■ **WRITTEN TASK**
Reproduce the text of every row below with no changes.

■ **MATERIALS PROVIDED**
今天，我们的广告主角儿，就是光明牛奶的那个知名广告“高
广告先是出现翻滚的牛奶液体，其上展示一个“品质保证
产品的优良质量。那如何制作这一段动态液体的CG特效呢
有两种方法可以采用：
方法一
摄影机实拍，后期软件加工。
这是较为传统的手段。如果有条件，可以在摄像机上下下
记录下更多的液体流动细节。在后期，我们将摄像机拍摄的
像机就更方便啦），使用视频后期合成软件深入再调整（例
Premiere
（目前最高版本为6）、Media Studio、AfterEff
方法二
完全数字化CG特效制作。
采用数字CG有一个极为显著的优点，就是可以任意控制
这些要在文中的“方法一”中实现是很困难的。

■ **ANSWER TO THIS PROBLEM**
今天，我们的广告主角儿，就是光明牛奶的那个知名广告“高
广告先是出现翻滚的牛奶液体，其上展示一个“品质保证
产品的优良质量。那如何制作这一段动态液体的CG特效呢
有两种方法可以采用：
方法一
摄影机实拍，后期软件加工。
这是较为传统的手段。如果有条件，可以在摄像机上下下
记录下更多的液体流动细节。在后期，我们将摄像机拍摄的
像机就更方便啦），使用视频后期合成软件深入再调整（例
Premiere
（目前最高版本为6）、Media Studio、AfterEff
方法二
完全数字化CG特效制作。
采用数字CG有一个极为显著的优点，就是可以任意控制
这些要在文中的“方法一”中实现是很困难的。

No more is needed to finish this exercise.